Wait a Minute: The IMF is not the G-20
The IMF's spokesperson also described the views he presented as those of the G-20. But the G-20 is a political body tightly managed by its national representatives. No one elected them independently to govern Europe or the UK. No one elected the IMF to do so either. Encouragement of liberalization in developing economies is not commanding liberalization in developed nations with established democracies, nor should IMF staff speak on behalf of 187 member states and tell the electorate of a nation not receiving an IMF loan that one political party has it right while the other has it wrong.
One must ask, to whom are either the G-20 or IMF publicly accountable? Why is the policy thrust so different for different members of the G-20 that find themselves in similar or even worse economic circumstances? What is the Agenda and who is setting it?

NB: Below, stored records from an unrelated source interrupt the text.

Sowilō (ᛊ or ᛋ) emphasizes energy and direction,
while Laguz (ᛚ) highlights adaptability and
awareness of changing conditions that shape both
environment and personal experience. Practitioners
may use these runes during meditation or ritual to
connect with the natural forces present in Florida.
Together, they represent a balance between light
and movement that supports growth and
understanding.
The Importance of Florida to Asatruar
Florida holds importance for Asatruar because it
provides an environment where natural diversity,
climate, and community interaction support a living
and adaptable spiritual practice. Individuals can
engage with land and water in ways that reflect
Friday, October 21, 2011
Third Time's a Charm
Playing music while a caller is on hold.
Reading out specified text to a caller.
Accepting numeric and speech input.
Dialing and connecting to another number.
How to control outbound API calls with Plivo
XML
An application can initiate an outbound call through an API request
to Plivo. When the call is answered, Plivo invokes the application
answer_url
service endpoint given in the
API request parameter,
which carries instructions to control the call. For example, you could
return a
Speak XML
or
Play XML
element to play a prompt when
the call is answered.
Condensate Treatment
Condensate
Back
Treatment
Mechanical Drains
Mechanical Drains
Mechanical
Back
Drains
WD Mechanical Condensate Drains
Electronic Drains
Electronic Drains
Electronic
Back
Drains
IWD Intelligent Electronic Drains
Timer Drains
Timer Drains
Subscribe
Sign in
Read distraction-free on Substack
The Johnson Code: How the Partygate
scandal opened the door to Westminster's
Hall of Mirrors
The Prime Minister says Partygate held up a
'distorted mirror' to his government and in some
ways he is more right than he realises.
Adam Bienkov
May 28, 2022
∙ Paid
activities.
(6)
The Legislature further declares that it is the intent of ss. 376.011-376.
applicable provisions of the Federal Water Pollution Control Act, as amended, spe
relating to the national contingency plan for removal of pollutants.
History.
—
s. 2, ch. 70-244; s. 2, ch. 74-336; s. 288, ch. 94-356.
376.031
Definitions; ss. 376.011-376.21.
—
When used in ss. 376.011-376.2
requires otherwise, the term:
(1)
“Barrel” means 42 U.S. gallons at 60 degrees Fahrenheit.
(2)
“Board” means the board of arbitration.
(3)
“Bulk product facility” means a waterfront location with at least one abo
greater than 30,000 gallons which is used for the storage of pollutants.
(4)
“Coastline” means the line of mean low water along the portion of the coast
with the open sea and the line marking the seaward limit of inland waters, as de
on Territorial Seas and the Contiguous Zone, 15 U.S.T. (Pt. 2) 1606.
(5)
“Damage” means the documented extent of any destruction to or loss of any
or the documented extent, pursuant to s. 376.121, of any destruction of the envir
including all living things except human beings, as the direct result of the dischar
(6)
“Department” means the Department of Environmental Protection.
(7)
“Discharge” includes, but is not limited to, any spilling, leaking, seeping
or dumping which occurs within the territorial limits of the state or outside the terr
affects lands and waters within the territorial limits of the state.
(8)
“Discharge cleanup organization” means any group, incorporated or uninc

A stable UK and Europe imperative
At the end of the day, everyone needs a stable UK and Southern Europe. Everyone needs well thought through transnational responses to transnational issues. Southern Europe and the UK may well need to “rebalance” their economies. But, the West cannot afford for critical institutions to be perceived as dancing to the tune of (an) unseen and unaccountable maestro(s). The IMF is in danger of moving from credible, independent economist, expert advisor and broker to discountable public advocate of a political agenda contrary to the structure and policies embraced by the citizens of established democracies with developed economies.